- **Task statement**
Go to the line holding "table_cell [137, 594, 413, 646]" in the data below and repeat it exactly, then each line after it up to and including the one holding "Rendered at 1275 by 1650 pixels.". Omit pictures.

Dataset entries

---

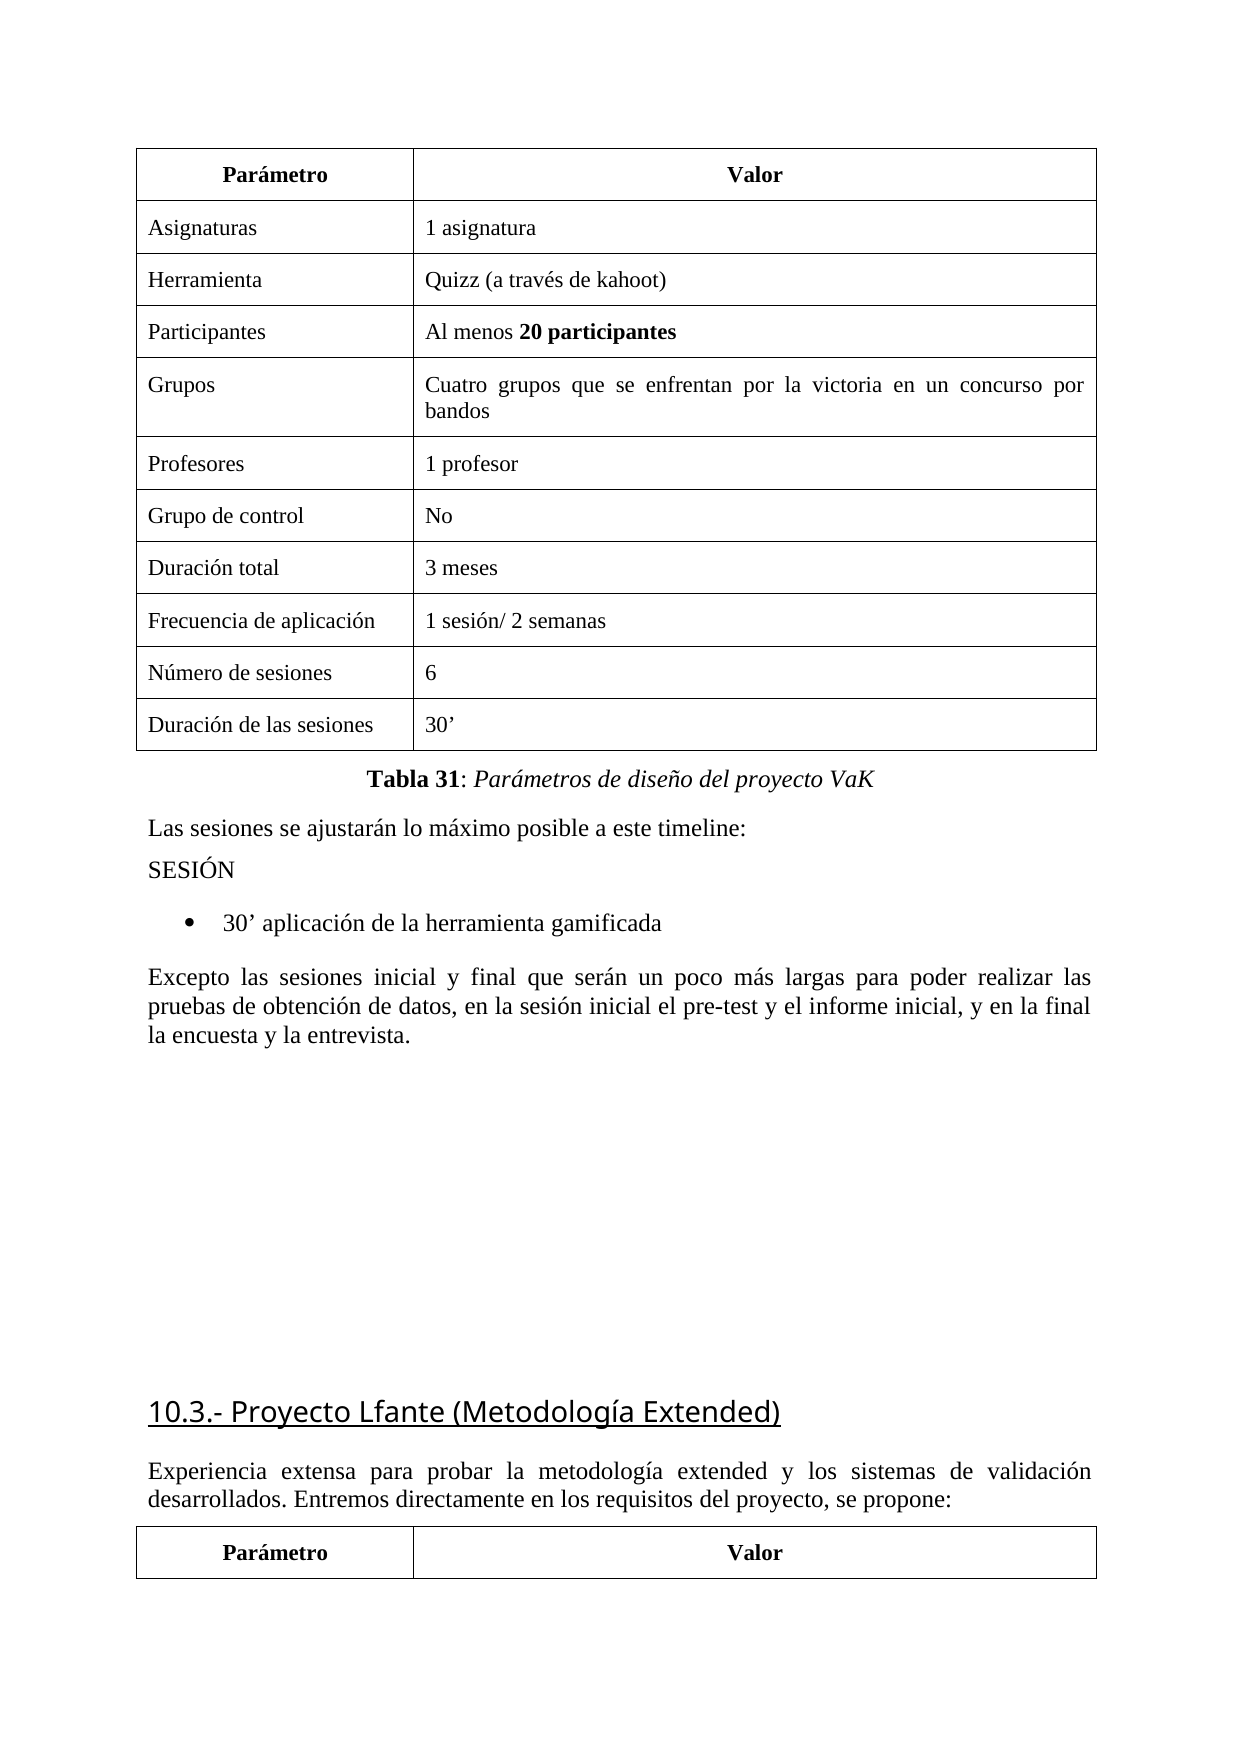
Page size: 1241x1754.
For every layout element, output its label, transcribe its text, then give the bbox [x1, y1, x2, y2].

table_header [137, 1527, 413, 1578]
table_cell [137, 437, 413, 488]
text SESIÓN [148, 855, 1092, 883]
text Excepto las sesiones inicial y final que serán un poco más largas para poder realizar las pruebas de obtención de datos, en la sesión inicial el pre-test y el informe inicial, y en la final la encuesta y la entrevista. [148, 962, 1092, 1048]
list 30’ aplicación de la herramienta gamificada [185, 908, 1092, 937]
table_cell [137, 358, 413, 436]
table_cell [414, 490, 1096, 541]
text Las sesiones se ajustarán lo máximo posible a este timeline: [148, 813, 1092, 842]
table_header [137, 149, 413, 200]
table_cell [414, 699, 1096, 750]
text Tabla 31: Parámetros de diseño del proyecto VaK [148, 764, 1092, 793]
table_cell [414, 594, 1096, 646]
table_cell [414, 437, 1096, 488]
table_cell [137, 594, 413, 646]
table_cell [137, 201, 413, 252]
text Experiencia extensa para probar la metodología extended y los sistemas de validación desarrollados. Entremos directamente en los requisitos del proyecto, se propone: [148, 1456, 1092, 1513]
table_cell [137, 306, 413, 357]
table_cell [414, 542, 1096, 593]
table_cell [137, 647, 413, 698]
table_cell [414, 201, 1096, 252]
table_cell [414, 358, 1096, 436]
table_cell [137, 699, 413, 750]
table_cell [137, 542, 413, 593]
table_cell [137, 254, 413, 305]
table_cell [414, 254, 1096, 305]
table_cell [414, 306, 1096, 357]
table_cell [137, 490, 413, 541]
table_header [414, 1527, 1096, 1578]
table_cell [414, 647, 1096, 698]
subtitle 10.3.- Proyecto Lfante (Metodología Extended) [148, 1391, 1092, 1431]
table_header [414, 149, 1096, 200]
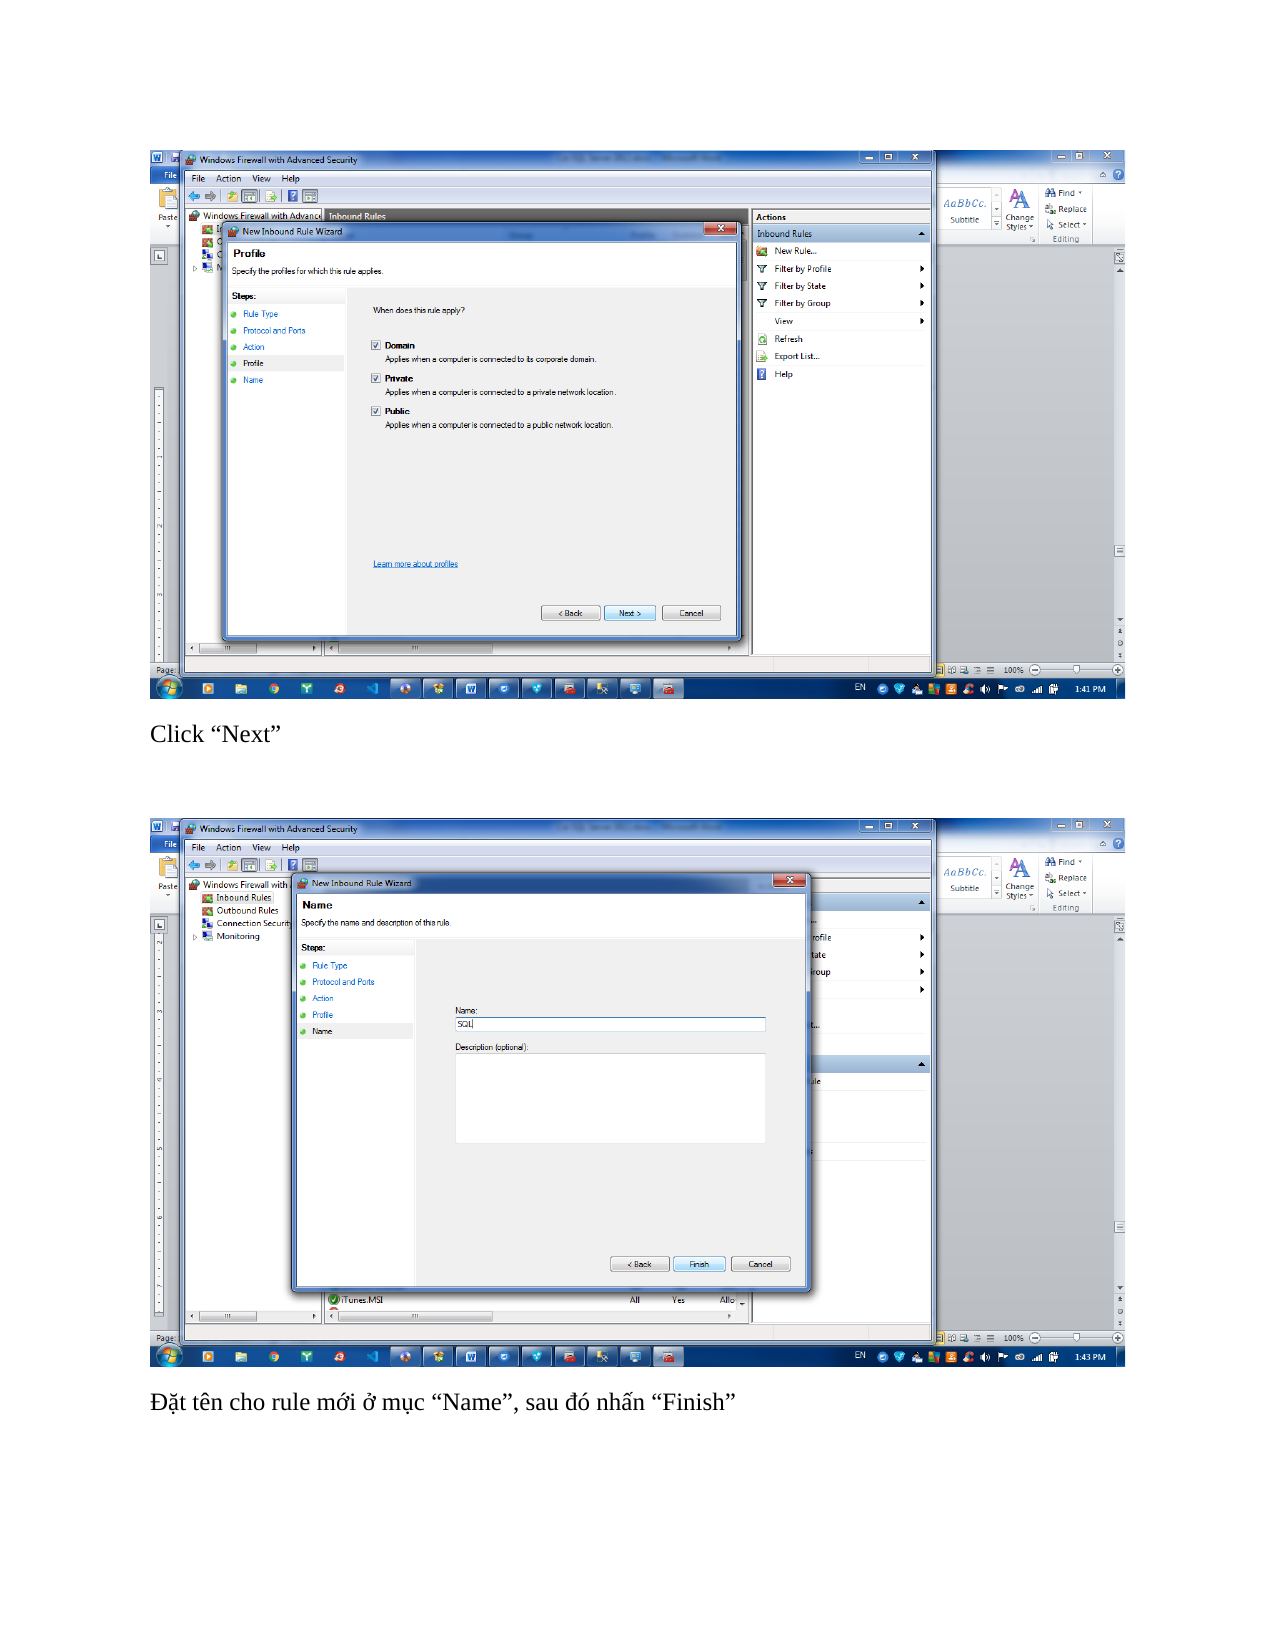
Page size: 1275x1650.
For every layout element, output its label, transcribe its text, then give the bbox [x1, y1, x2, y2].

text Đặt tên cho rule mới ở mục “Name”, sau đó nhấn “Finish” [150, 1387, 1125, 1416]
picture [150, 818, 1125, 1367]
picture [150, 150, 1125, 699]
text Click “Next” [150, 719, 1125, 748]
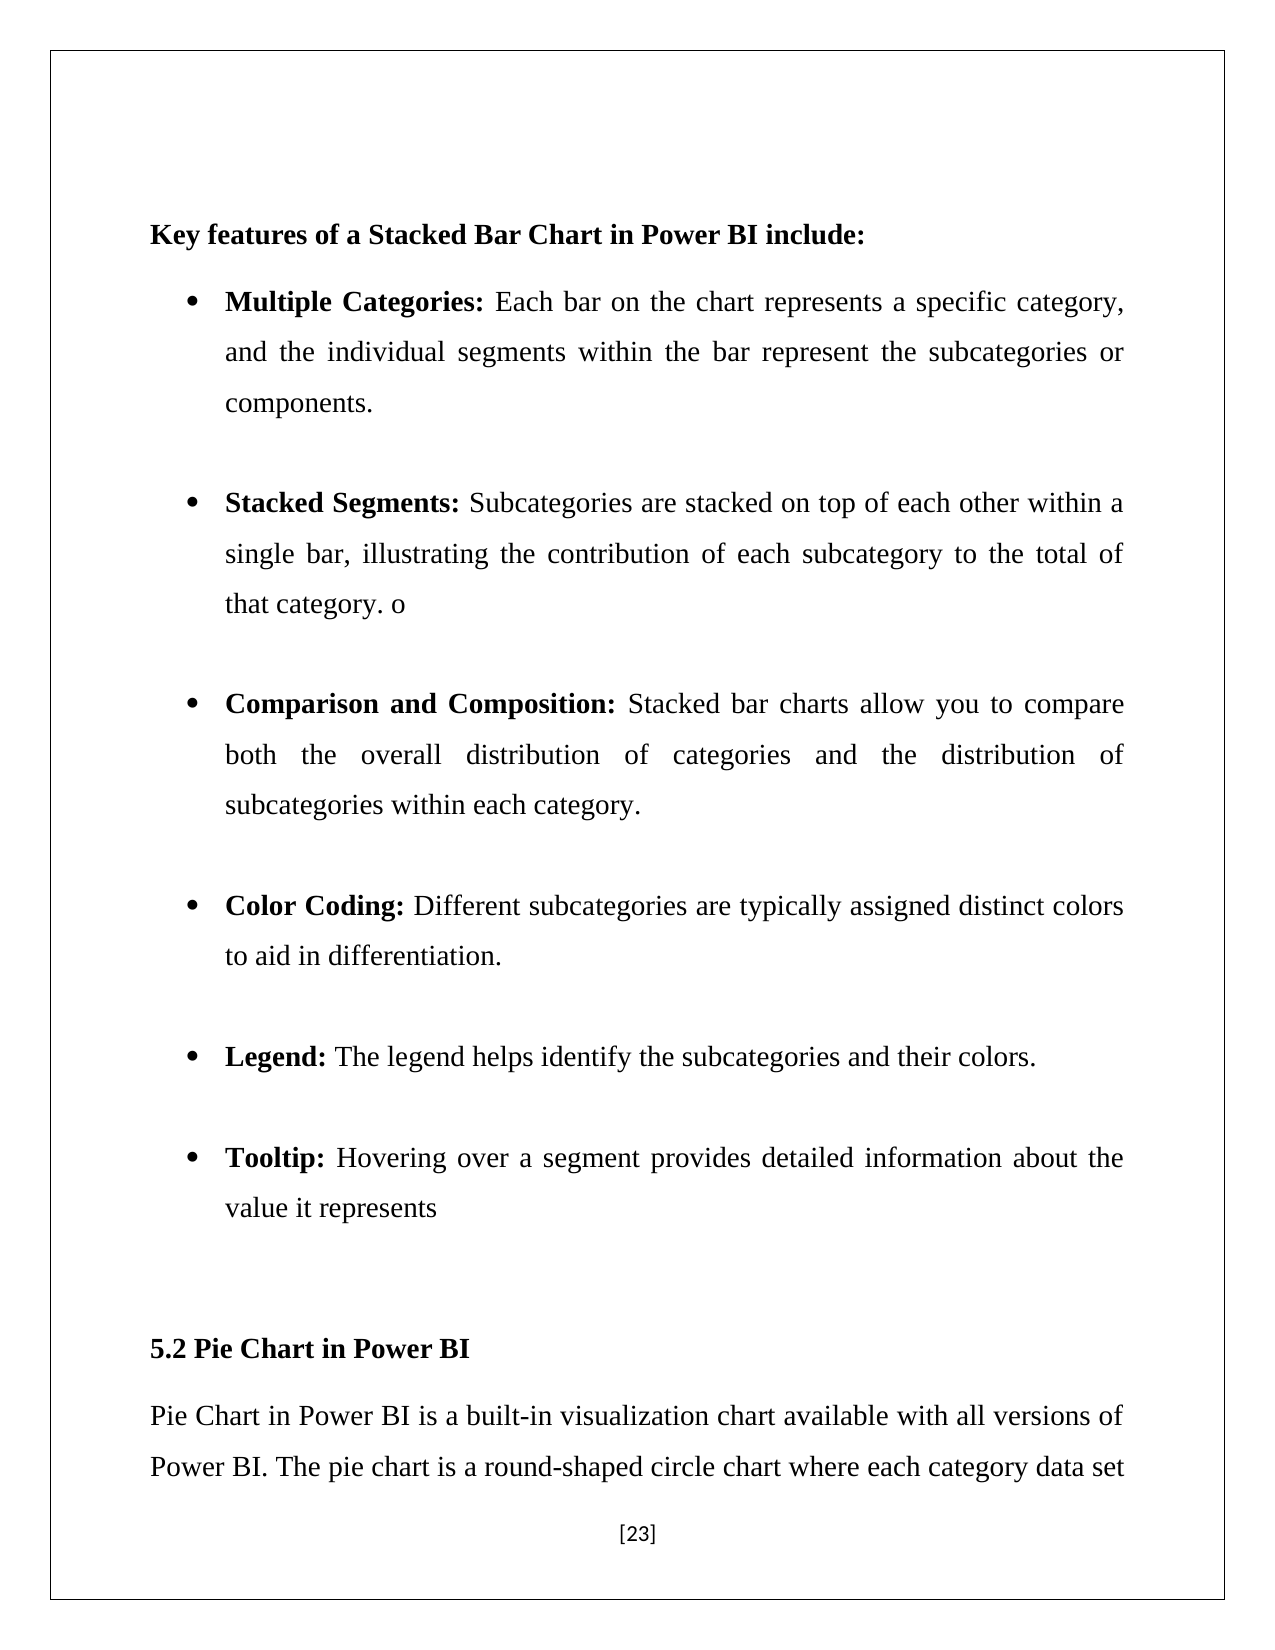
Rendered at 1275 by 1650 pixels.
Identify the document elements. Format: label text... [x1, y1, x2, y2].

list Comparison and Composition: Stacked bar charts allow you to compare both the overall distribution of categories and the distribution of subcategories within each category. [187, 687, 1125, 821]
text 5.2 Pie Chart in Power BI [150, 1331, 1125, 1365]
list Color Coding: Different subcategories are typically assigned distinct colors to aid in differentiation. [187, 888, 1125, 972]
list Multiple Categories: Each bar on the chart represents a specific category, and the individual segments within the bar represent the subcategories or components. [187, 284, 1125, 418]
list Stacked Segments: Subcategories are stacked on top of each other within a single bar, illustrating the contribution of each subcategory to the total of that category. o [187, 485, 1125, 619]
text Key features of a Stacked Bar Chart in Power BI include: [150, 217, 1125, 251]
list Legend: The legend helps identify the subcategories and their colors. [187, 1039, 1125, 1073]
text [150, 1398, 1125, 1482]
list Tooltip: Hovering over a segment provides detailed information about the value it represents [187, 1140, 1125, 1224]
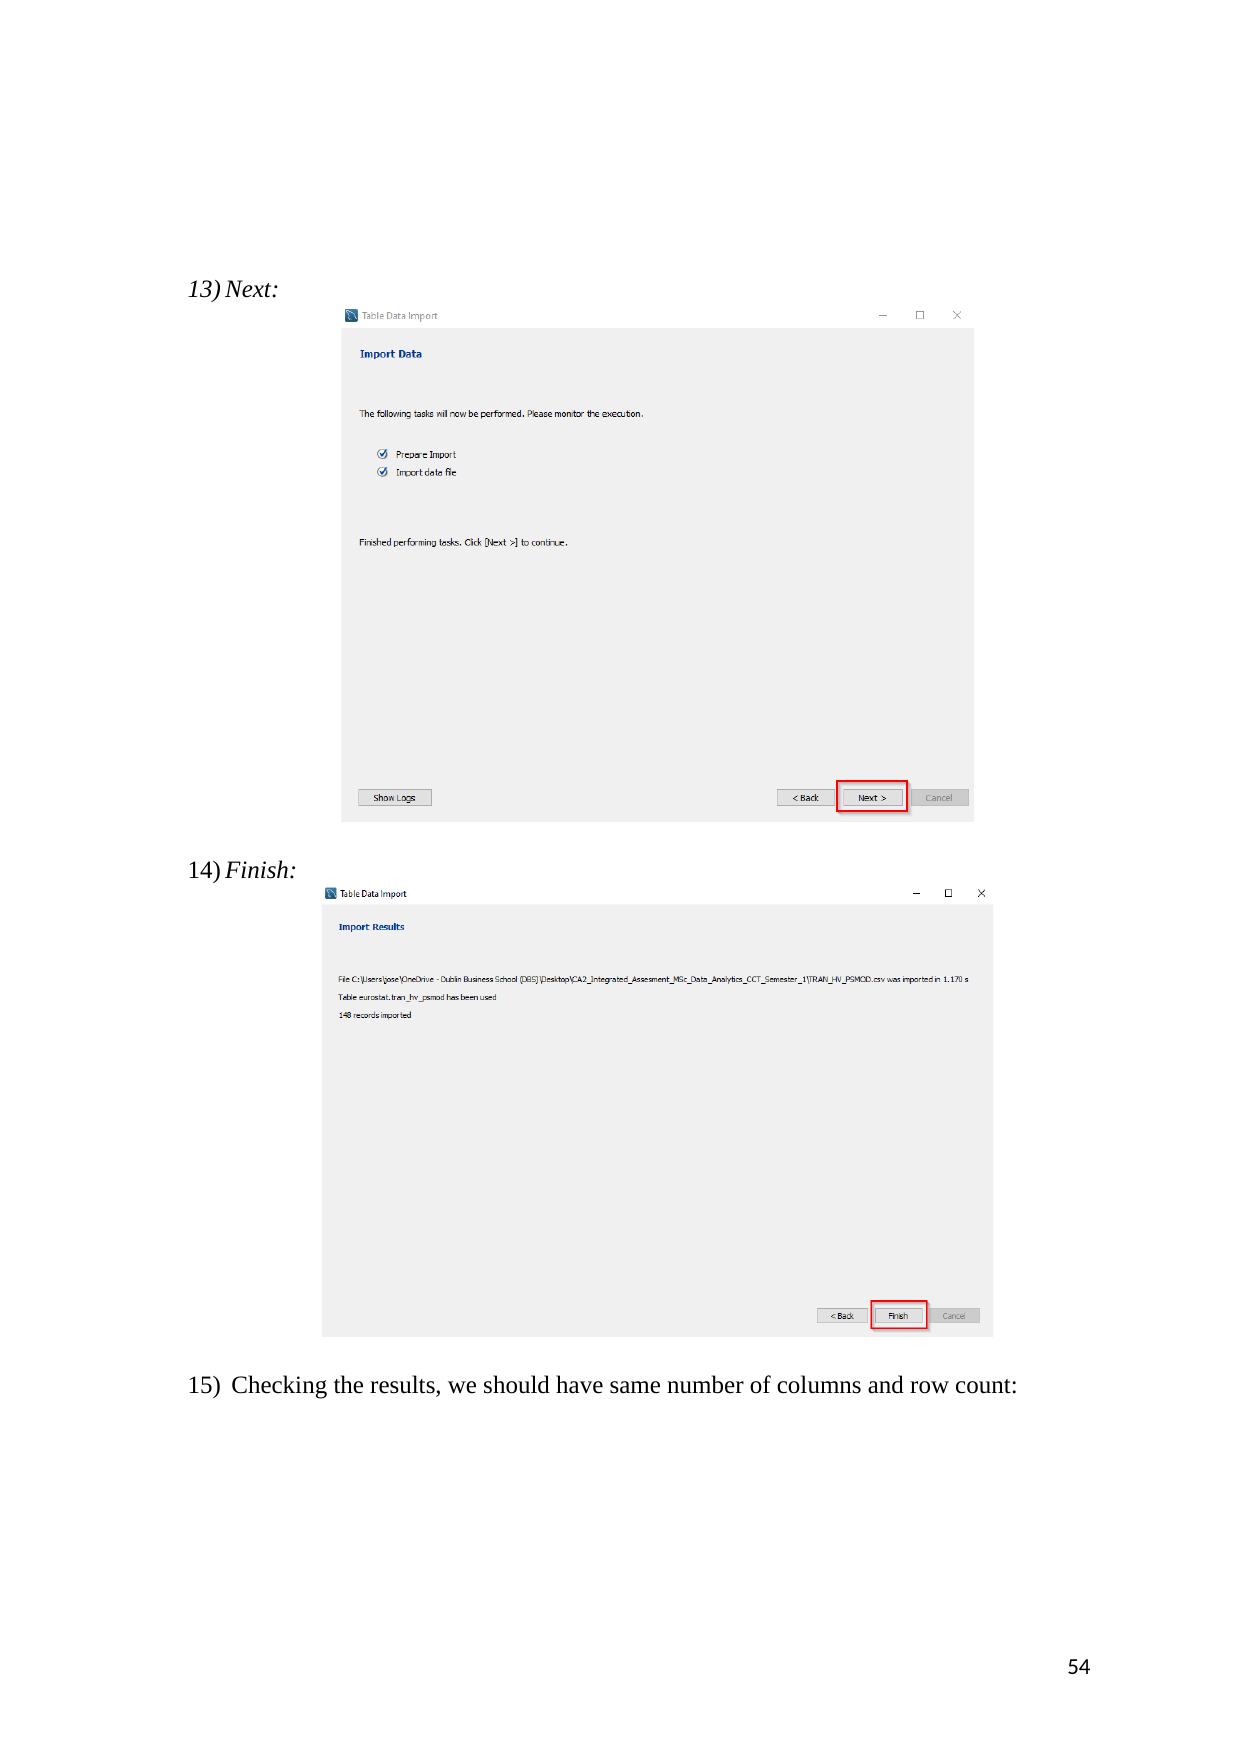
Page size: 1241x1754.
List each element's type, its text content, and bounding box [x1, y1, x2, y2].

list Next: [187, 274, 1090, 303]
picture [341, 305, 974, 822]
list Finish: [187, 855, 1090, 884]
list Checking the results, we should have same number of columns and row count: [187, 1370, 1090, 1399]
picture [322, 886, 994, 1337]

---

- **Solution to the problem**
table_cell [137, 594, 413, 646]
table_cell [137, 201, 413, 252]
text Experiencia extensa para probar la metodología extended y los sistemas de validación desarrollados. Entremos directamente en los requisitos del proyecto, se propone: [148, 1456, 1092, 1513]
table_cell [137, 306, 413, 357]
table_cell [414, 542, 1096, 593]
table_cell [137, 647, 413, 698]
table_cell [414, 201, 1096, 252]
table_cell [414, 358, 1096, 436]
table_cell [137, 699, 413, 750]
table_cell [137, 542, 413, 593]
table_cell [137, 254, 413, 305]
table_cell [414, 254, 1096, 305]
table_cell [414, 306, 1096, 357]
table_cell [137, 490, 413, 541]
table_header [414, 1527, 1096, 1578]
table_cell [414, 647, 1096, 698]
subtitle 10.3.- Proyecto Lfante (Metodología Extended) [148, 1391, 1092, 1431]
table_header [414, 149, 1096, 200]
Page size: 1275x1650.
For every layout element, output its label, transcribe its text, then give the bbox [x1, y1, x2, y2].

text Đặt tên cho rule mới ở mục “Name”, sau đó nhấn “Finish” [150, 1387, 1125, 1416]
picture [150, 818, 1125, 1367]
picture [150, 150, 1125, 699]
text Click “Next” [150, 719, 1125, 748]
Rendered at 1275 by 1650 pixels.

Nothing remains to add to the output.